▸ THE TASKS
[1] In the text on U-Report and EquityTool, which element of the analytical framework by Dhillon et al did U-Report score very high on?
[2] Continue the text on U-Report and EquityTool from its final sentence.

▸ PROVIDED TEXT
U-Report is a mobile-based crowd-sourcing communication platform to engage young people, designed to address issues that the population cares about. Through simple Short Message Service (SMS) messages and digital channels [including Facebook Messenger (Facebook Inc., Menlo Park, CA, USA), WhatsApp (WhatsApp Inc., Mountain View, CA, USA), Viber (Rakuten Viber, Luxembourg)], participants (also called as U-Reporters) can access the U-Report platform offering polls and useful information free of cost to the consumer or participant. U-Report is a user-centered social monitoring tool designed to trigger, promote and strengthen community-led development, citizen engagement and positive change. Data from U-Reporters has been found to be quick and useful with information often coming from the better literate and tech-savvy segments of the population, but not representative enough for any statistical analysis.
While individual messages exchanged on U-Report are confidential, aggregated data are transparent. Information received can be disaggregated by age, gender and country and by sub-national characteristics in real-time and is used to connect young people with their representatives, improve programmes for women, children and young people and draw attention to urgent issues with national and sub-national governments, the United Nations (UN), Non-governmental organizations (NGOs), Civil Society and country leaders who can see the information on the site to understand what the U-Reporter’s opinions or feedback.
It has been a challenge to make statistical sense of the data that is collected through U-Report via opt-in registration of participants, as opposed to selecting specific respondents to whom specific questions are asked, like in a traditional survey. Various attempts have been made to improve the statistical relevance and value of U-Report data. The most recent work relates to the work by Dhillon et al in 2017  from the Lee Kuan Yew School of Public Policy for measuring perceptions using an analytical framework encompassing elements of (i) representation, (ii) timeliness, (iii) measurement and (iv) credibility. The authors note U-Report as being very high on timeliness while it needs to be improved on the representativeness. Further, the research also suggests that given the ready access of the analysis through the internet, the aggregated data was readily available for access and advocacy to key decision makers in the countries where it was tested. Representation and measurement were noted as challenges that need to be further explored and as areas that will require further attention.
So, the main question for improving the statistical value of the surveys conducted with the help of U-Reporters is – Is it possible to measure and therefore improve the ‘representativeness’ of a sample, without sacrificing either the timeliness or credibility already established (hitherto interpreted as a tradeoff) or the merits of the project to bring young people together and empower them to express themselves regardless of social stratification?
EquityTool was developed by Chakraborty et al in 2016  as a simple and easy-to-use tool to measure relative wealth. The Tool uses a short survey and allows one to compare the wealth (measured through questions related to assets) of respondents to the national or urban population in over 30 countries. The questions that are normally used in a standard Demographic and Health Survey (DHS) and/or Multiple Indicators Cluster Survey (MICS) are ordered by statistical importance to the full wealth index, and added to the questionnaire in order, until a sufficient level of agreement is reached between the full wealth index and the simplified index that EquityTool has developed. The respondents are sorted into the same wealth quintiles by both indices at a level of agreement where kappa ≥0.75. A combination of U-Report and EquityTool in our assessment has the potential to increase the value and the representativeness of data generated by U-Report based surveys.

▸ RECORD EXCERPTS
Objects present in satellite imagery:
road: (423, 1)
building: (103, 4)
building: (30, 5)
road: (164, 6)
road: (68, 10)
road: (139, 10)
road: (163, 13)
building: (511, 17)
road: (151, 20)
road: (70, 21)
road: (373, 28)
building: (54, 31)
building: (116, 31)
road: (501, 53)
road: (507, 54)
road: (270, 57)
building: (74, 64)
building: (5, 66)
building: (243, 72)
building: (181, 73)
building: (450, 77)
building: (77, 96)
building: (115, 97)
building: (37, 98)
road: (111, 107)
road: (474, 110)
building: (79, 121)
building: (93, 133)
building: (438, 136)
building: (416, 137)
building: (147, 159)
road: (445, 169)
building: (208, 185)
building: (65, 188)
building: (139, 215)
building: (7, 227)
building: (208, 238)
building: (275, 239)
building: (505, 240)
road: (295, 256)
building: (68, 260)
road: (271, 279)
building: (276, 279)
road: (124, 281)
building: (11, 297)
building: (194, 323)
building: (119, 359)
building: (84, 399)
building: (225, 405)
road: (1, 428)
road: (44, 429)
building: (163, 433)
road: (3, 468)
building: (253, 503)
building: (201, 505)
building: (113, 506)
* * *
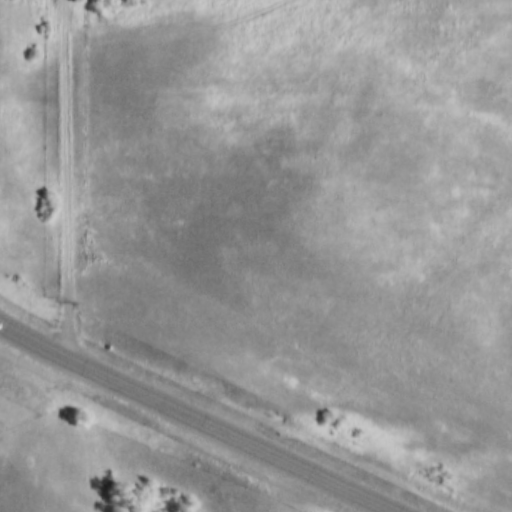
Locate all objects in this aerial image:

▸ IN RESPONSE
[1] Timeliness.

[2]
A large number of survey questions are required to construct the standard DHS wealth index, which is a challenge for any survey. This challenge is exacerbated in utilizing U-Report which is not a traditional survey tool and is best utilized when collecting fewer data points given that it works across the applications or channels that use smart phones or through use of short messaging service in a traditional mobile phone. The EquityTool survey was designed to simplify this research challenge and therefore has the potential to be combined with the U-Report methodology as it measures household wealth based on questions and items that are country specific and adjusted to the context and therefore likely to be more reliable. Once respondents are sorted into the five wealth quintiles, the variance from the population’s even quintile distribution can be measured. This enables an understanding of whether survey respondents are more, less, or equally wealthy compared to the national population.
RapidPro (open source jointly owned by UNICEF and Nyaruka) is the software that powers U-Report. It is an open source messaging tool that uses a decision tree logic termed ”flows” that can segment and guide a participant through a series of messages and responses, collecting a data point at each “step” ( Figure 1 ). These sequences of communication and data collection are visualized in flowcharts that are created by anyone operating the platform, in some cases youth groups with UNICEF support and oversight and in many cases vice versa. Responses are captured in “categories” designed and defined by the administrator.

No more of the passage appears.